- [Complete the following]:
1. According to the text passage on Hypostomus weberi, what maximum size does the species reach?
2. Using the text passage on Hypostomus weberi, decide whether each statement agrees with it: (a) The species is typically found in rapids or flooded forest environments. (b) The species feeds mainly on small insects. (c) The specific epithet honors a scientist at the Natural History Museum of Geneva.

- [Text passage]:
━━━━━━━━━━━━━━━━━━━━━━━━━━━━━━

Hypostomus weberi
- Conservation status: Least Concern (IUCN 3.1)

Scientific classification
- Kingdom: Animalia
- Phylum: Chordata
- Class: Actinopterygii
- Order: Siluriformes
- Family: Loricariidae
- Genus: Hypostomus
- Species: H. weberi
- Binomial name: Hypostomus weberi P. H. Carvalho, F. C. T. Lima & Zawadzki, 2010

= Hypostomus weberi =

- Authority: P. H. Carvalho, F. C. T. Lima & Zawadzki, 2010
- Conservation status: LC

Species of fish

Hypostomus weberi is a species of catfish in the family Loricariidae. It is native to South America, where it occurs in the middle Rio Negro in Brazil. One record of the species' occurrence refers to a "río Cicipa", which is thought to possibly correspond with the Siapa River, a tributary of the Casiquiare in Venezuela. The species is typically found in rapids or flooded forest environments. It reaches 17.5 cm SL and is known to feed on detritus. Its specific epithet, weberi, honors Claude Weber of the Natural History Museum of Geneva, for his contributions to knowledge of the genus Hypostomus.

━━━━━━━━━━━━━━━━━━━━━━━━━━━━━━

(Items from a dataset)
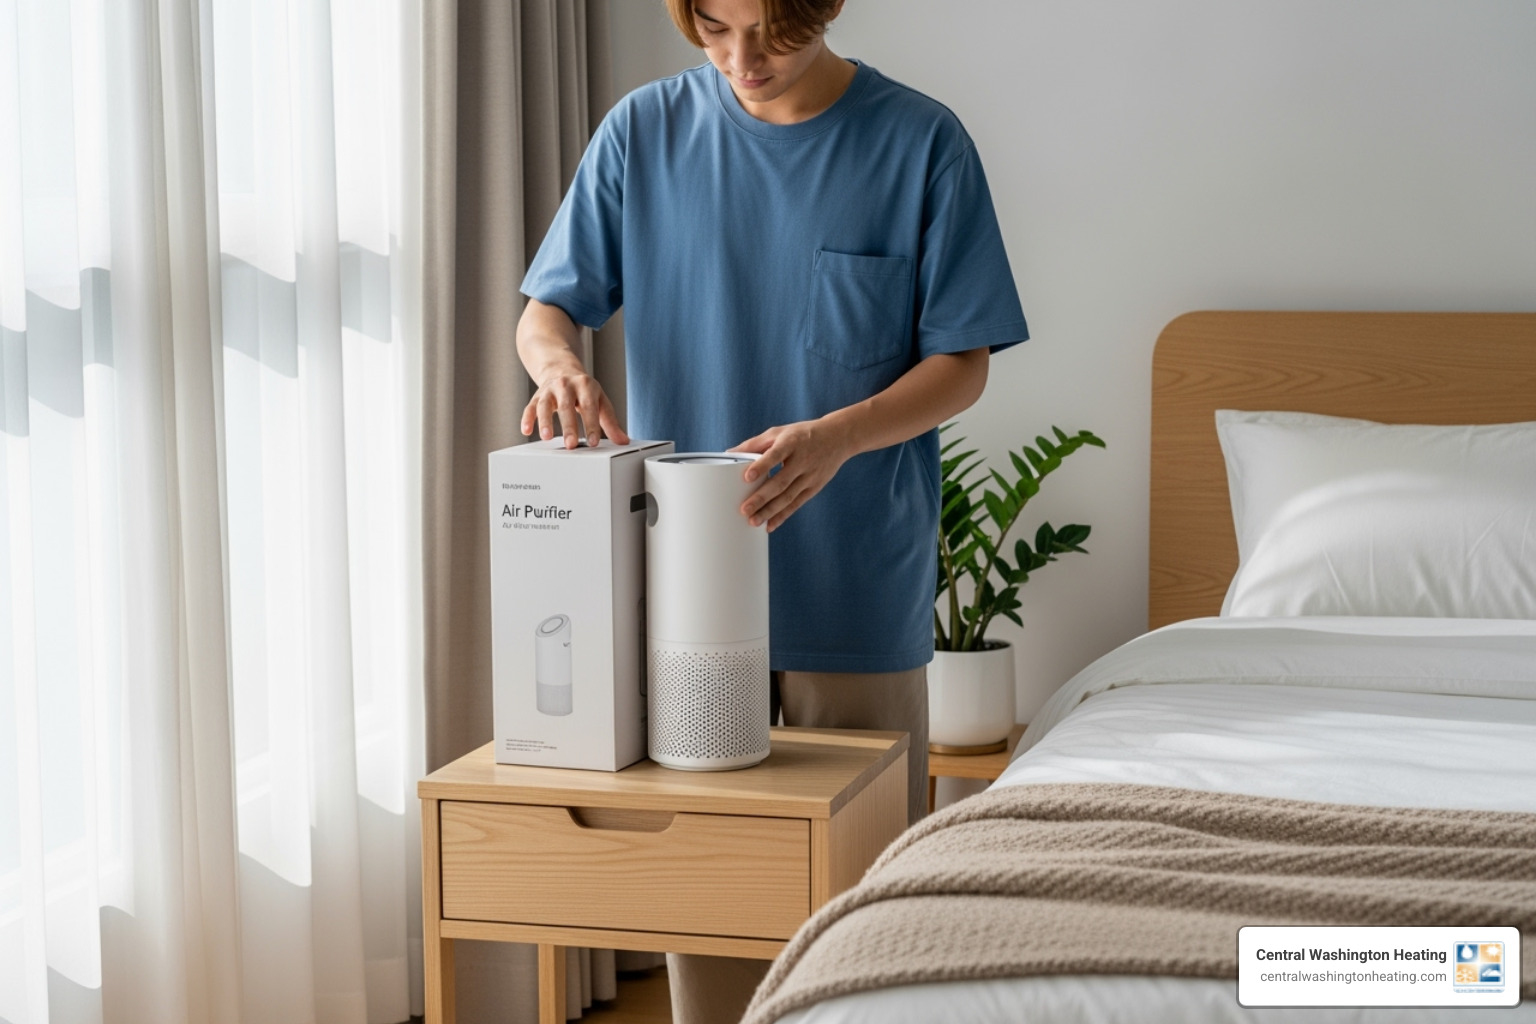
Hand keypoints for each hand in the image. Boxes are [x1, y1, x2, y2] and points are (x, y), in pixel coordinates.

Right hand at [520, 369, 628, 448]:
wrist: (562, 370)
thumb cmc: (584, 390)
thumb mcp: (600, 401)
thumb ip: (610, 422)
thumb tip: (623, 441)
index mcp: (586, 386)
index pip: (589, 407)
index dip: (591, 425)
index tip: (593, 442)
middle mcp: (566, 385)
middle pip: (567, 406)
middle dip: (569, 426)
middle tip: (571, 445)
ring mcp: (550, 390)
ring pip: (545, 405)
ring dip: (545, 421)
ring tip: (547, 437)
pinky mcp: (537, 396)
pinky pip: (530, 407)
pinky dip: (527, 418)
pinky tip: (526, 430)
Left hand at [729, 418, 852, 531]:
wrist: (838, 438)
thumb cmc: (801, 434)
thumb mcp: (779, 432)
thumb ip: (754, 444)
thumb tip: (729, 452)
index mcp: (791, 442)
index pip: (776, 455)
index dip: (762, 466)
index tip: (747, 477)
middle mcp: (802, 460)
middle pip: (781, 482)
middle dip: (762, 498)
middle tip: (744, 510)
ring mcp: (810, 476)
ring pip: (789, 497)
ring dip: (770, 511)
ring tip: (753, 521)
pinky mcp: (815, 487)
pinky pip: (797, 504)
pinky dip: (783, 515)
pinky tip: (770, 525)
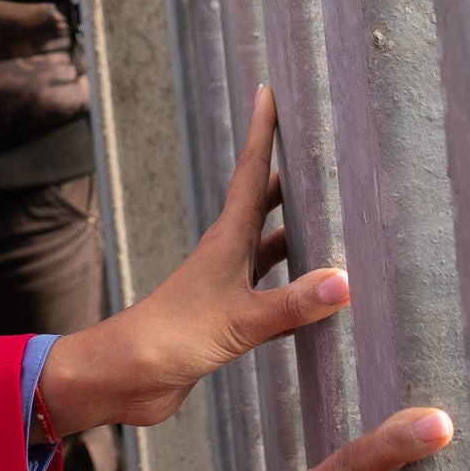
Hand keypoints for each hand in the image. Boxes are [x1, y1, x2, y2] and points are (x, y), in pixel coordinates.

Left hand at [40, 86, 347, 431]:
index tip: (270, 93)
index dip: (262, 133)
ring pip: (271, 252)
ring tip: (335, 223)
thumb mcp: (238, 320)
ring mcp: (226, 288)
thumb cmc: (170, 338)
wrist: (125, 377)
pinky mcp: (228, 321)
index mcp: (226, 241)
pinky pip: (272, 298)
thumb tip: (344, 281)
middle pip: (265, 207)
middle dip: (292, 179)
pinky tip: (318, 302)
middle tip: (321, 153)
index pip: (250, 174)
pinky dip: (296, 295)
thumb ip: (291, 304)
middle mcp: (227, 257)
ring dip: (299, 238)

━━━━━━━━━━━━━━━━━━━━━━━━━━━━━━

- [Solutions in order]:
1. 17.5 cm SL

2.
(a) Yes: "The species is typically found in rapids or flooded forest environments."
(b) No: "is known to feed on detritus"
(c) Yes: "honors Claude Weber of the Natural History Museum of Geneva"